In order for the return to be identified, the customer shall ask Teltec’s logistics service beforehand for an authorisation and a return number. This condition is required in order to proceed with the requested regularisations.
The products must be returned in their original, undamaged packaging (otherwise the return will not be accepted), together with the Teltec file number as well as the delivery slip or corresponding invoice within a maximum period of 5 days as from the setting up of the return.
The products returned shall be the object of a quality control before any decision is taken.
In the case of a return of goods by the customer, processing fees amounting to 30 euros tax exclusive are deducted. In the case of proven litigation, interest on late payment shall be suspended.
If a product needs repair work, a repair quotation shall be made. If this quotation is accepted, a purchase order shall be addressed to us. In the case of the refusal of the quotation, the cost of its drawing up shall be borne by the customer.
9) WASTE ELECTRICAL AND ELECTRONIC EQUIPMENT (WEEE)
In accordance with Article 18 of Decree 2005-829 of 20 July 2005 relating to the composition of electrical and electronic equipment (EEE) and to the elimination of the waste coming from this equipment, the organization and the financing of the collection and processing of waste from the professional EEE which is the object of this sales contract are transferred to the purchaser who accepts them.
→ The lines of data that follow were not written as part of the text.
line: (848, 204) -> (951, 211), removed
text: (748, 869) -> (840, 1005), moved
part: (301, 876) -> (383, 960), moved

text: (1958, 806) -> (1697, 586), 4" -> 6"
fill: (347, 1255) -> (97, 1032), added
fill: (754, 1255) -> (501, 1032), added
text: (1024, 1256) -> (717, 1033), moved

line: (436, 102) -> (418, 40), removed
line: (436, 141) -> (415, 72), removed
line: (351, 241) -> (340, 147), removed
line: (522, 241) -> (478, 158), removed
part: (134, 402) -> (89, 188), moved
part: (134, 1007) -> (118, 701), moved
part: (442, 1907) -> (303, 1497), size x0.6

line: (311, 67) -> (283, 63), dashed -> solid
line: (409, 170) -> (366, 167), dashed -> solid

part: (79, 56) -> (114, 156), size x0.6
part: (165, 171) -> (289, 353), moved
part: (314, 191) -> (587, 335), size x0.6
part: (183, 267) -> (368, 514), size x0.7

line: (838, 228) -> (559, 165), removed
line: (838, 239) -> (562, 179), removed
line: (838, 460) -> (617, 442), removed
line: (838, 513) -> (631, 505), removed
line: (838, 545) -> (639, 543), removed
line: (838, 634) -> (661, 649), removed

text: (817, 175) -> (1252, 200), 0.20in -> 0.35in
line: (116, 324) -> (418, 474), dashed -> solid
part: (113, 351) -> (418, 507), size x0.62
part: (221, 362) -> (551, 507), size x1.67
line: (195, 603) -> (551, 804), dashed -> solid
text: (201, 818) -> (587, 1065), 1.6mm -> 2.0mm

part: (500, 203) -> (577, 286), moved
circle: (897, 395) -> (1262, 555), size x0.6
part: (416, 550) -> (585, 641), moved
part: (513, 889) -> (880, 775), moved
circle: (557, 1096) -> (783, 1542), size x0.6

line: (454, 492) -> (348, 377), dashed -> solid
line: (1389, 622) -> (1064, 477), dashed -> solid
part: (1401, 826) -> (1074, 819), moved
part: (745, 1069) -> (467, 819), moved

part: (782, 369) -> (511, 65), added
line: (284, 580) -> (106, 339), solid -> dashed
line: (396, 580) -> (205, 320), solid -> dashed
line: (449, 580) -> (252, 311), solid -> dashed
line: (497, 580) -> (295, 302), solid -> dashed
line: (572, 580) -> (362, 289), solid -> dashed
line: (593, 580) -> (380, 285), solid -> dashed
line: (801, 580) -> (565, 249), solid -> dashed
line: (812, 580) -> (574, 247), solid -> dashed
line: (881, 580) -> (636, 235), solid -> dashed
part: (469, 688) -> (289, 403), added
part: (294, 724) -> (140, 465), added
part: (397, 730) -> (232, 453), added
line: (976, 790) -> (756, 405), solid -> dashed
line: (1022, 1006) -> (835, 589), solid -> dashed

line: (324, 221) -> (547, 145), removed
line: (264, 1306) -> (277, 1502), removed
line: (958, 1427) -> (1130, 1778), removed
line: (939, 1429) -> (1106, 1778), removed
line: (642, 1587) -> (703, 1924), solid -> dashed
The purchaser ensures the collection of the EEE which is the object of this sale, its processing and its valuation, in accordance with Article 21 of the said decree.
The abovementioned obligations must be transferred by the successive purchasers until the final user of the EEE.
10) FORCE MAJEURE
Teltec shall not be liable for any delay or failure to execute its obligations in the event of force majeure, namely in the case of a natural disaster, bad weather conditions, fire, explosion, flooding, national strike, accident, rioting or civil unrest, an abnormal delay on the part of the supplier, or a shortage of products or material.
11) CANCELLATION CLAUSE
In the case of the non-execution of its obligations by one of the parties, the contract hereof shall be cancelled ipso jure for the benefit of the other party, without prejudice to the damages which could be claimed by the defaulting party. The cancellation shall take effect 10 days after the sending of a formal demand for payment which remains unanswered.
12) INFRINGEMENT OF PATENTS OR REGISTERED DESIGNS
The purchaser shall compensate the seller for any penalties or costs which could be incurred by the seller as a result of work carried out following patent or registered design specifications.
13) JURISDICTION CLAUSE
Any litigation related to the formation or execution of an order, or the interpretation of the contractual clauses, shall come under the exclusive competence of the Court in whose jurisdiction the registered office of the seller is located. This competence remains whatever the proceedings envisaged and whatever the number of claimants.